Jan 27 13:26:26 [INFO] [1C07FE1F-BFFD-44A5-BE12-C4FBAF177077.1.1] [outbound] secured verified=false cipher=TLS_AES_256_GCM_SHA384 version=TLSv1.3 error=ERR_TLS_CERT_ALTNAME_INVALID cn=*.CLOUDRONDOMAIN.DE organization="" issuer="Let's Encrypt" expires="Mar 21 12:12:23 2026 GMT" fingerprint=E9:3A:8F:4E:01:XXXXXXXXX:05:F0:C4:59:7B:12:36
Jan 27 13:26:27 [NOTICE] [1C07FE1F-BFFD-44A5-BE12-C4FBAF177077.1.1] [outbound] delivered file=1769516786845_1769516786845_0_66_zECH7t_77_0c956581fbfa domain=ONEOFMYDOMAINS.COM host=127.0.0.1 ip=127.0.0.1 port=2424 mode=LMTP tls=Y auth=N response="<SOMEONE@ONEOFMYDOMAINS.COM> iElcNfKueGnACQAAlsLRwg Saved" delay=0.174 fails=0 rcpts=1/0/0

My concerns are regarding Error ERR_TLS_CERT_ALTNAME_INVALID

cloudron-support --troubleshoot shows

root@cloudron-server:~# cloudron-support --troubleshoot
Vendor: Hetzner Product: vServer
Linux: 6.8.0-90-generic
Ubuntu: noble 24.04
Execution environment: kvm
Processor: Intel Xeon Processor (Skylake, IBRS, no TSX)
BIOS NotSpecified  CPU @ 2.0GHz x 8
RAM: 15988572KB
Disk: /dev/sda1       118G
[OK]	node version is correct
[OK]	IPv6 is enabled and public IPv6 address is working
[OK]	docker is running
[OK]	docker version is correct
[OK]	MySQL is running
[OK]	netplan is good
[OK]	DNS is resolving via systemd-resolved
[OK]	unbound is running
[OK]	nginx is running
[OK]	dashboard cert is valid
[OK]	dashboard is reachable via loopback
[OK]	No pending database migrations
[OK]	Service 'mysql' is running and healthy
[OK]	Service 'postgresql' is running and healthy
[OK]	Service 'mongodb' is running and healthy
[OK]	Service 'mail' is running and healthy
[OK]	Service 'graphite' is running and healthy
[OK]	Service 'sftp' is running and healthy
[OK]	box v9.0.17 is running
[OK]	Dashboard is reachable via domain name
[WARN]	Domain CLOUDRONDOMAIN.DE expiry check skipped because whois does not have this information

I found a very old Thread about this where claimed that it has been fixed.

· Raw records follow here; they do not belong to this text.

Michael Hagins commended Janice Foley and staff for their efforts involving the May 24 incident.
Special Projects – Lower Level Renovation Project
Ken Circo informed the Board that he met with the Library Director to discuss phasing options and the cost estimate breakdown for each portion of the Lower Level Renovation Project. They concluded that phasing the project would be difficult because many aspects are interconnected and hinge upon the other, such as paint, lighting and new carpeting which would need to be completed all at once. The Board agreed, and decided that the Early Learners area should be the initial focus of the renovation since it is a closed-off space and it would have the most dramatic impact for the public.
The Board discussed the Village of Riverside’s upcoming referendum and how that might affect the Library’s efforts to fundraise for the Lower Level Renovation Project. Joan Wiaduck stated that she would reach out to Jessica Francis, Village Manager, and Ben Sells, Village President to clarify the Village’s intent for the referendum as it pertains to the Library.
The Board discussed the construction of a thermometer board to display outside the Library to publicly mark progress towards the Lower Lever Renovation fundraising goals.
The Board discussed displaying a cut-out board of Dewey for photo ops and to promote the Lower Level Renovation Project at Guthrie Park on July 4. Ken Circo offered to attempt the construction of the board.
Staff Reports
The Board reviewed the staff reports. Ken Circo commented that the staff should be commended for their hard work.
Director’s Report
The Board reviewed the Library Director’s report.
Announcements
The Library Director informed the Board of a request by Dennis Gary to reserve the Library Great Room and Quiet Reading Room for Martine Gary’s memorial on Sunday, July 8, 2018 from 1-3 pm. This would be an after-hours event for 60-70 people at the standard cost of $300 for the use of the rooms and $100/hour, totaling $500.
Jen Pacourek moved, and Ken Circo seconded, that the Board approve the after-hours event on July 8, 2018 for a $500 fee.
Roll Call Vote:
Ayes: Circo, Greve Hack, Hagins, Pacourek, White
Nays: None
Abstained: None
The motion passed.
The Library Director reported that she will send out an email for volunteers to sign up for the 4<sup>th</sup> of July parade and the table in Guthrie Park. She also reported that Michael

Is there anything to worry about or fix?

joseph

Does this happen when the mail of ONEOFMYDOMAINS.COM and *.CLOUDRONDOMAIN.DE are hosted on the same Cloudron?

Kubernetes

Yes, it does.

joseph

@kubernetes you can ignore that warning.

If you are curious - for internal cross-domain mails, the mail service short circuits the delivery i.e the mail does not go out of the server and come back in. I guess it's a haraka bug that this being logged as an error. AFAIK, there is no TLS involved in internal mail delivery (@girish please confirm).

joseph

@kubernetes btw, you can take that fingerprint and resolve to domain name from the certificate transparency logs, so that should also be removed from your initial post.

Kubernetes

@joseph Thank you for your quick help and response!

girish

Right, the haraka log can be ignored. I think the IP and cert name don't match and thus the warning. It's not a problem since such mails don't leave the server.